This holiday season, connected TV devices are among the hottest items on consumers' wish lists. For content providers eager for a foothold in the "digital living room," surging demand is very good news. The bad news, however, is that due to fragmentation and proprietary approaches among devices, content providers are forced to allocate their scarce resources in a one-by-one development model.
This is highly inefficient for content providers and sharply contrasts with how the web's standards helped to drive massive scale years ago. Beyond the inefficiency for content providers, the resulting fragmentation of content availability undermines the scale required for successful video advertising and also creates confusion among consumers about which device to buy. Unlike the web where you can bring home a computer and get access to ALL content, when you get a device you only get a narrower subsection.
As a result, these days, each new device-content pairing becomes a newsworthy event. Among the highlights from the past few weeks: Chromecast added 10 new apps (e.g. VEVO, Red Bull, Revision 3, etc.), Apple TV added 5 more (e.g. Bloomberg, Crackle, WatchABC), Xbox One added Fox and YouTube (among many others included in recent launch), and Roku gained news from AOL, the Watch apps from Disney/ESPN and Conde Nast's channels. There are many other devices and Smart TVs all vying for content as well. Meanwhile the most popular apps (e.g. Netflix, Hulu Plus, Pandora, HBO Go, etc.) have relatively broad availability.

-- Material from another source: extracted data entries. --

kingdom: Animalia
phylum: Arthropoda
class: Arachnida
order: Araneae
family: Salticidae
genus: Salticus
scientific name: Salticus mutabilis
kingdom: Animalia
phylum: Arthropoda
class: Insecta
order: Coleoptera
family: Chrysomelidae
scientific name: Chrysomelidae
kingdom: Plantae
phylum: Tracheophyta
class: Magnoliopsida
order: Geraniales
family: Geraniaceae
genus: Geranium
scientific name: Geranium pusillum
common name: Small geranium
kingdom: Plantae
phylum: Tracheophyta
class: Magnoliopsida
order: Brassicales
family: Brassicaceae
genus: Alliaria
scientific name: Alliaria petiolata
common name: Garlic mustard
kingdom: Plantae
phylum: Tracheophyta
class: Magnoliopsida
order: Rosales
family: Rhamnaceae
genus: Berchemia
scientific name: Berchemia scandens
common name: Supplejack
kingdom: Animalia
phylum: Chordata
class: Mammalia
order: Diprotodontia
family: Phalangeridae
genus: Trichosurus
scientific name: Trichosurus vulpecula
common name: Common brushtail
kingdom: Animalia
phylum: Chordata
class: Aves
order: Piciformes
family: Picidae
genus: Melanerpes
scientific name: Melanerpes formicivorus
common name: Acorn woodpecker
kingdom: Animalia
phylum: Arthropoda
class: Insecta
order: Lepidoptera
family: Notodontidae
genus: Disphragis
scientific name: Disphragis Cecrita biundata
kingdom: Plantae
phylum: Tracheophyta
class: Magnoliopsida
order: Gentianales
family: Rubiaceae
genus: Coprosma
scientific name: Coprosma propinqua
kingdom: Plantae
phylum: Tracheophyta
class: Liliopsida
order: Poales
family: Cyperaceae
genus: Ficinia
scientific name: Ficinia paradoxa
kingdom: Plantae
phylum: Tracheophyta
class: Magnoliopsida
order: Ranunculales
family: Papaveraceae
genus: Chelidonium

From a consumer perspective, device-content fragmentation is dizzying. Putting price aside and focusing just on content selection, the consumer has to have a really specific idea of what content they want when deciding which device to buy.
This is where I believe Chromecast has a distinct advantage in enabling ALL of the web's video on TV via "tab-casting," even before content providers actually integrate Chromecast's casting feature. But even Chromecast has its downsides as I learned last week when setting one up for my parents who wanted to use their iPad 1 with Chromecast to watch Netflix on TV. Because Chromecast requires iOS 6 - which iPad 1 doesn't support - they were out of luck. It was back to Best Buy to return Chromecast and buy a Roku 1 instead.
Bottom line, it's another confusing holiday season for consumers. To the extent that each device maintains its own proprietary approach, there will be no such thing as ubiquitous delivery for content providers. Though connected TV devices are catching on with consumers, fragmentation is constraining their ultimate potential.